▶ [Set task]:
Could you copy out the lines below, word for word, starting at the line with "genus: Tulipa" and ending at the line with "genus: Boletus", with both of those lines included?

▶ [Provided material]:
··········

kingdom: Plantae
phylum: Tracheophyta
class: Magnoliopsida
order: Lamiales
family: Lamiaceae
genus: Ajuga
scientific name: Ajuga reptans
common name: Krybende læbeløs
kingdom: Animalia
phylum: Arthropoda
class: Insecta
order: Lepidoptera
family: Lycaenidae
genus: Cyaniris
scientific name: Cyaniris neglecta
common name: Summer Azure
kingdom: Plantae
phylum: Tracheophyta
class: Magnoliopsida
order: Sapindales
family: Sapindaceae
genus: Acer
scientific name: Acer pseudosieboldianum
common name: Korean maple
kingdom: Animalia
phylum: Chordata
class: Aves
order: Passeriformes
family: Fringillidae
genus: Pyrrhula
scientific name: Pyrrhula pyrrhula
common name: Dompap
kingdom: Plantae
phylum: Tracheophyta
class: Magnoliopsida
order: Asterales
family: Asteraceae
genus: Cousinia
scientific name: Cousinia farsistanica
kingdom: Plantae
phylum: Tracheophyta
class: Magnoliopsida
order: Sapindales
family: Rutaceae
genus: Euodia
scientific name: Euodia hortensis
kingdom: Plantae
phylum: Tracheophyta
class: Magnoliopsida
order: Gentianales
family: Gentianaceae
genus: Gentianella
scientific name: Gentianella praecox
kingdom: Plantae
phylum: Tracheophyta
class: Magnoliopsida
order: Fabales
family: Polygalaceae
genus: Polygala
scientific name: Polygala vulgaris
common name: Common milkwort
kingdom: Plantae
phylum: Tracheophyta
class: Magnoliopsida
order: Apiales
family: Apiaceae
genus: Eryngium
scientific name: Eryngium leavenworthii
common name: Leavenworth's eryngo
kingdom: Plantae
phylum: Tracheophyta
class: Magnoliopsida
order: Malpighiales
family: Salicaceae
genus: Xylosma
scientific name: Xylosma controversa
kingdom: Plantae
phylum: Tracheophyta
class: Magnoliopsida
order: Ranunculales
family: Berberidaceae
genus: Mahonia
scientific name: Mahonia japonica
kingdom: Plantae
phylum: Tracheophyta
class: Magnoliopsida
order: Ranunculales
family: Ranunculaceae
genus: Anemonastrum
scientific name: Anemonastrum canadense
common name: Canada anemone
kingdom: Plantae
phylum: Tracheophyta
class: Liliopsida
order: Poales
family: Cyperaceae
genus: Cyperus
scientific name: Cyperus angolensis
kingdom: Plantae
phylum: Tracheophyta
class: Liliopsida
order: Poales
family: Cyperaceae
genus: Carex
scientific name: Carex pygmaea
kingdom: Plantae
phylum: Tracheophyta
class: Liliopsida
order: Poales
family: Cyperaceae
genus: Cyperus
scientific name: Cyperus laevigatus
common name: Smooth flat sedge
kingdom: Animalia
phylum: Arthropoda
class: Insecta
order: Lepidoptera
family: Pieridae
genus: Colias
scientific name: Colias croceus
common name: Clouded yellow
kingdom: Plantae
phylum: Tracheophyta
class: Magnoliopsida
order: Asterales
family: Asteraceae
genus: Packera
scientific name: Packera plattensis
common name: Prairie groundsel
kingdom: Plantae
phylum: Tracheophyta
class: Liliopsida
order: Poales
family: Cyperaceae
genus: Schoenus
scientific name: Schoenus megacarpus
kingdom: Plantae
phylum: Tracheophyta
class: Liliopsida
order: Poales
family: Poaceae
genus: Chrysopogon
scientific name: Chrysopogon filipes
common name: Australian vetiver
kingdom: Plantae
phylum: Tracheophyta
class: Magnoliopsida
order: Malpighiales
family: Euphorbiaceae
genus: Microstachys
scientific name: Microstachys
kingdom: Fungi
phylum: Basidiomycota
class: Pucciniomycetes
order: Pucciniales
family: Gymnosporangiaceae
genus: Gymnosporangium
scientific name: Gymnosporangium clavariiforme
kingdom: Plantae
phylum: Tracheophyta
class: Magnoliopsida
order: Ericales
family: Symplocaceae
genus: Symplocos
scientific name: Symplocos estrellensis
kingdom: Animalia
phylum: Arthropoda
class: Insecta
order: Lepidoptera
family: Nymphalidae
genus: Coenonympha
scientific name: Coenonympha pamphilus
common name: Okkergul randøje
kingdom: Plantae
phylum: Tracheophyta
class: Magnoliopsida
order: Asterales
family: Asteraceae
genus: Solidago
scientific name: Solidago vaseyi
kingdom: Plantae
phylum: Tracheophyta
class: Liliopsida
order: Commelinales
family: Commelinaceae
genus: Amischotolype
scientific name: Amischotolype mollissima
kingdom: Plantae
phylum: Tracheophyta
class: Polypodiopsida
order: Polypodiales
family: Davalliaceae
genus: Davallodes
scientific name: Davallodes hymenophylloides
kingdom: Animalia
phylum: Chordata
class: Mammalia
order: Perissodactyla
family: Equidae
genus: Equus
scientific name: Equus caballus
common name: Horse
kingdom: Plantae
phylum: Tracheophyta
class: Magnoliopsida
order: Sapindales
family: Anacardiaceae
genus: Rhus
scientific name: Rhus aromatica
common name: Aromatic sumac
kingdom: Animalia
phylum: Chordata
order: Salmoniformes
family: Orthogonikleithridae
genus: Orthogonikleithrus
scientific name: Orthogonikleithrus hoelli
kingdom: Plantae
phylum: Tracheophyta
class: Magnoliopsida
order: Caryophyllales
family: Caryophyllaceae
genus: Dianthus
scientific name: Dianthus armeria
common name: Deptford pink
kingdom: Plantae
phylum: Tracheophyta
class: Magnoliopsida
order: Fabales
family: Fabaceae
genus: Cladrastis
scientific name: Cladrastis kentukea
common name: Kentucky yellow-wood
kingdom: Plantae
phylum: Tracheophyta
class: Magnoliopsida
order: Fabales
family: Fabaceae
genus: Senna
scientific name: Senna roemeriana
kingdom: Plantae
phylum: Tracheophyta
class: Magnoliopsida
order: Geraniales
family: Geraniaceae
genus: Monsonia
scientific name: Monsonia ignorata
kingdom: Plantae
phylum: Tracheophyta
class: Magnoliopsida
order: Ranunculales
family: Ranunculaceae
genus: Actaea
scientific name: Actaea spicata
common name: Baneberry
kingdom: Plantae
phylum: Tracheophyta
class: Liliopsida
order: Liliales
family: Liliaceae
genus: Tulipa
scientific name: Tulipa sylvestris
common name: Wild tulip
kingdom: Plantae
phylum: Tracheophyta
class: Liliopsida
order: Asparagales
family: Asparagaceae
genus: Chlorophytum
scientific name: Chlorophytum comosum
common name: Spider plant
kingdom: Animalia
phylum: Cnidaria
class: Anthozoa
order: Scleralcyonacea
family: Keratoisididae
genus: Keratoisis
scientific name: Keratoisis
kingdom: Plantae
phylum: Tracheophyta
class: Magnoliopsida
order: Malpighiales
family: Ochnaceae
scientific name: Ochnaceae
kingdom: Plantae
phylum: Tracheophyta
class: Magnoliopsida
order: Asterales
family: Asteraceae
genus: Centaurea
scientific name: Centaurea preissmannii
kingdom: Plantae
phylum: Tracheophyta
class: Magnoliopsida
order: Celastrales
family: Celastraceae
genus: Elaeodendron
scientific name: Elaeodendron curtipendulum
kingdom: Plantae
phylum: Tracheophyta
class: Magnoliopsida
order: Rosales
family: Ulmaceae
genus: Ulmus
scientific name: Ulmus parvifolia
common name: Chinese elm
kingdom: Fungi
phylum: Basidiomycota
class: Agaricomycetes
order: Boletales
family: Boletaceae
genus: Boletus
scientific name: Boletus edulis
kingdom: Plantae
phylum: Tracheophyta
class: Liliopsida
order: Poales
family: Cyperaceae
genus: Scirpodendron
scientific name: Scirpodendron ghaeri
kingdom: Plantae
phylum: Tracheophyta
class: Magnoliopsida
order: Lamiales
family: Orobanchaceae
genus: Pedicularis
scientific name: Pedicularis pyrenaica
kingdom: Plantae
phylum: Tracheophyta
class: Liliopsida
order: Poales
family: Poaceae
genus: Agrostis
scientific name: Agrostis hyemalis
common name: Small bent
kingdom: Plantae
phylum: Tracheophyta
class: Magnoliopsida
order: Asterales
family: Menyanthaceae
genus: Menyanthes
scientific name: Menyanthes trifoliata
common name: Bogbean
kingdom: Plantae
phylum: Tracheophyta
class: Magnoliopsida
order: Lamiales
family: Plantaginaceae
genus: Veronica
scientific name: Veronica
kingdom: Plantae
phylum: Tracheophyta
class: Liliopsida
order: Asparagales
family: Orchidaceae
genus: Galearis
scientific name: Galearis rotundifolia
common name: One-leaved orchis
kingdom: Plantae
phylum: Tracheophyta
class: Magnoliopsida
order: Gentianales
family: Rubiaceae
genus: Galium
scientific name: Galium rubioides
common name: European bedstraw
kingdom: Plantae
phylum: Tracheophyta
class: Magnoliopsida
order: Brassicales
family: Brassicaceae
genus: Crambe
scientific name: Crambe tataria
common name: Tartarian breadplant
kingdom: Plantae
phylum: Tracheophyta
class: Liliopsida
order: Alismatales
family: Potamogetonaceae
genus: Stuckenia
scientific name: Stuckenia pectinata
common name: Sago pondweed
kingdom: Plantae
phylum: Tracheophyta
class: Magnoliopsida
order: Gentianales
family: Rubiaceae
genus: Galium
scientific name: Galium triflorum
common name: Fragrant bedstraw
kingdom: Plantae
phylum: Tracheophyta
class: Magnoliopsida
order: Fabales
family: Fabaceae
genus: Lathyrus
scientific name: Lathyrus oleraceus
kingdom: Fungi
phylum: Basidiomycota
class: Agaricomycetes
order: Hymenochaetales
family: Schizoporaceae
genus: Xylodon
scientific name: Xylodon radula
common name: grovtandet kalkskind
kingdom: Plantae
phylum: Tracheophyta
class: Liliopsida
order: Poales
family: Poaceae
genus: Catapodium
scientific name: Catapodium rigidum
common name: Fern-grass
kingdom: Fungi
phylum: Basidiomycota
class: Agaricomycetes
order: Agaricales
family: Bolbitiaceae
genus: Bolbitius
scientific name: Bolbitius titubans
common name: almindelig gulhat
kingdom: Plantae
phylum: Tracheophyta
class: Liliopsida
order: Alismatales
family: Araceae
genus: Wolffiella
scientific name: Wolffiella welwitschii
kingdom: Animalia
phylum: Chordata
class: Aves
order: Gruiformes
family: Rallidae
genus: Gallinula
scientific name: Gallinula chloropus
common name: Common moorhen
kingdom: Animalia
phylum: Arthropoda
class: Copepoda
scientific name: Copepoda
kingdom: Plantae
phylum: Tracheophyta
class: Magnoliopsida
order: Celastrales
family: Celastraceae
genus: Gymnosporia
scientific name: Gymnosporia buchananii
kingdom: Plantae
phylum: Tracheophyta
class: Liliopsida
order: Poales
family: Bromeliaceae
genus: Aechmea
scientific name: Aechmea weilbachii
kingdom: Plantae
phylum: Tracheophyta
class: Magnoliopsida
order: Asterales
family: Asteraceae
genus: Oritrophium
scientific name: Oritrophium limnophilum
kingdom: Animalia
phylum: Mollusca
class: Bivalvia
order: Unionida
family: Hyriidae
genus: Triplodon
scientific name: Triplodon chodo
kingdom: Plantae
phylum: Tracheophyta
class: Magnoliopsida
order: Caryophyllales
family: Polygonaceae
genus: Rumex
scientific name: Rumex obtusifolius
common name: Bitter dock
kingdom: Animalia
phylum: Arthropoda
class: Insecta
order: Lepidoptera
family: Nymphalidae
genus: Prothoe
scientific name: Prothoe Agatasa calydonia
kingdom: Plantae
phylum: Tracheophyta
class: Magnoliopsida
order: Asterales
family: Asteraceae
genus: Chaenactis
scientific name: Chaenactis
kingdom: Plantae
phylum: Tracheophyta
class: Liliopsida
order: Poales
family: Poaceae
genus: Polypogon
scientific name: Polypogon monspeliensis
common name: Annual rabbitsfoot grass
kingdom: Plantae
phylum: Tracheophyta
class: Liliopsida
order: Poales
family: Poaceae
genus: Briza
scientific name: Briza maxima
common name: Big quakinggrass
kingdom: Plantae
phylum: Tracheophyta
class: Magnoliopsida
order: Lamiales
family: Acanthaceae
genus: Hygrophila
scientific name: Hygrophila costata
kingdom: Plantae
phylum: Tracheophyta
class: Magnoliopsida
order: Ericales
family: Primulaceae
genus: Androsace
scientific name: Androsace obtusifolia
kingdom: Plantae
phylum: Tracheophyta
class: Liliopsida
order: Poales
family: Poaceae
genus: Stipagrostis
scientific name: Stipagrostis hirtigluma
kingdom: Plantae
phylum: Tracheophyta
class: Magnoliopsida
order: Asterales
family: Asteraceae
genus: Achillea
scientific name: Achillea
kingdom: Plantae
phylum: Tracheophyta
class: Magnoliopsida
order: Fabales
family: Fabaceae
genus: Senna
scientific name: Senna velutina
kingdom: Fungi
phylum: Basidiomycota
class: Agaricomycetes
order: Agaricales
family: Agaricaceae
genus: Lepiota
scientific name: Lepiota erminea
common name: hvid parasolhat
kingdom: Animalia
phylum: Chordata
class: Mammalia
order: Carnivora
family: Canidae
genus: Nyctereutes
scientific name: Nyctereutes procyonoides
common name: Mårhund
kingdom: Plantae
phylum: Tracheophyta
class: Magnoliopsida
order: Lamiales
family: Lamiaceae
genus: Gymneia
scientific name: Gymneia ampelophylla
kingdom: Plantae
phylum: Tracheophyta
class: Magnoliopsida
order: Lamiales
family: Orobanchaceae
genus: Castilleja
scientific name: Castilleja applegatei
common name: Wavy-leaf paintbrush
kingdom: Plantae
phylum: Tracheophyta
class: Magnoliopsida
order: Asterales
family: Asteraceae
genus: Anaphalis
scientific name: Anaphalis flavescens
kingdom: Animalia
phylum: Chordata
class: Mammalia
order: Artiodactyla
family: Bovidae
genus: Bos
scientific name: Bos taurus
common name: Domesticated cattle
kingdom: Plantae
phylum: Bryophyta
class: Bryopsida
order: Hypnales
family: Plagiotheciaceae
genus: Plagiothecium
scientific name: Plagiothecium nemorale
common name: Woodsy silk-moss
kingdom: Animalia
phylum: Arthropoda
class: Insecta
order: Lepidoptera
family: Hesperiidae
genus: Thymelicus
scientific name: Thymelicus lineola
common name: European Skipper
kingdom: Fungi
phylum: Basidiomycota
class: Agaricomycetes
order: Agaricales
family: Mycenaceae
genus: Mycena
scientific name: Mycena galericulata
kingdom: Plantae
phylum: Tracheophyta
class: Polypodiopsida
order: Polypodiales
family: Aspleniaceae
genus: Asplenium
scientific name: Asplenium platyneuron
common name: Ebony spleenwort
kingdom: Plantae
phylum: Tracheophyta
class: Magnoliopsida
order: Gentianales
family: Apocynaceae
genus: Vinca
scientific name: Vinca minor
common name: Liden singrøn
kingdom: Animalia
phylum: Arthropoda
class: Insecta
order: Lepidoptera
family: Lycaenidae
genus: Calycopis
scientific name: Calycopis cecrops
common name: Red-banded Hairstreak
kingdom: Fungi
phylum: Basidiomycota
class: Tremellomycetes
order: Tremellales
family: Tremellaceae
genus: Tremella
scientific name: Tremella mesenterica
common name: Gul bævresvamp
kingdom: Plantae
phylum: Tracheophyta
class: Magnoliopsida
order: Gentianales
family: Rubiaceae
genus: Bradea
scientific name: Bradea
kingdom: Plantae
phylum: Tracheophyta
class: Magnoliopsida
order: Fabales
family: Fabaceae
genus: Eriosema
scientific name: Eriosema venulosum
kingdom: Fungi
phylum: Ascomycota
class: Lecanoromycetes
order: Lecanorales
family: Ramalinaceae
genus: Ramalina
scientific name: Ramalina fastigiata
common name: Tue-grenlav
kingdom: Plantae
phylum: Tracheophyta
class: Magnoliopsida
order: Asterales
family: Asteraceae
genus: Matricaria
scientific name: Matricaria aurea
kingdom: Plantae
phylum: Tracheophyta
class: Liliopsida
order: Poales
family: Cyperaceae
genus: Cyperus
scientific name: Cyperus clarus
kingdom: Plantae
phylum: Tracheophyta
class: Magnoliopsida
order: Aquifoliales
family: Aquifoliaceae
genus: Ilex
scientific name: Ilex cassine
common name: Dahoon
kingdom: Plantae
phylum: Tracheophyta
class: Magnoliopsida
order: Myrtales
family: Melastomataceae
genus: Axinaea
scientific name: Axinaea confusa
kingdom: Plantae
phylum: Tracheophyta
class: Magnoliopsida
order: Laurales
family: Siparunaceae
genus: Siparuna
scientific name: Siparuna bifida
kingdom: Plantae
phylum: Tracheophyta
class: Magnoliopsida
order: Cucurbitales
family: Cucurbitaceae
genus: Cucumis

··········

▶ [Task answer]:
genus: Tulipa
scientific name: Tulipa sylvestris
common name: Wild tulip
kingdom: Plantae
phylum: Tracheophyta
class: Liliopsida
order: Asparagales
family: Asparagaceae
genus: Chlorophytum
scientific name: Chlorophytum comosum
common name: Spider plant
kingdom: Animalia
phylum: Cnidaria
class: Anthozoa
order: Scleralcyonacea
family: Keratoisididae
genus: Keratoisis
scientific name: Keratoisis
kingdom: Plantae
phylum: Tracheophyta
class: Magnoliopsida
order: Malpighiales
family: Ochnaceae
scientific name: Ochnaceae
kingdom: Plantae
phylum: Tracheophyta
class: Magnoliopsida
order: Asterales
family: Asteraceae
genus: Centaurea
scientific name: Centaurea preissmannii
kingdom: Plantae
phylum: Tracheophyta
class: Magnoliopsida
order: Celastrales
family: Celastraceae
genus: Elaeodendron
scientific name: Elaeodendron curtipendulum
kingdom: Plantae
phylum: Tracheophyta
class: Magnoliopsida
order: Rosales
family: Ulmaceae
genus: Ulmus
scientific name: Ulmus parvifolia
common name: Chinese elm
kingdom: Fungi
phylum: Basidiomycota
class: Agaricomycetes
order: Boletales
family: Boletaceae
genus: Boletus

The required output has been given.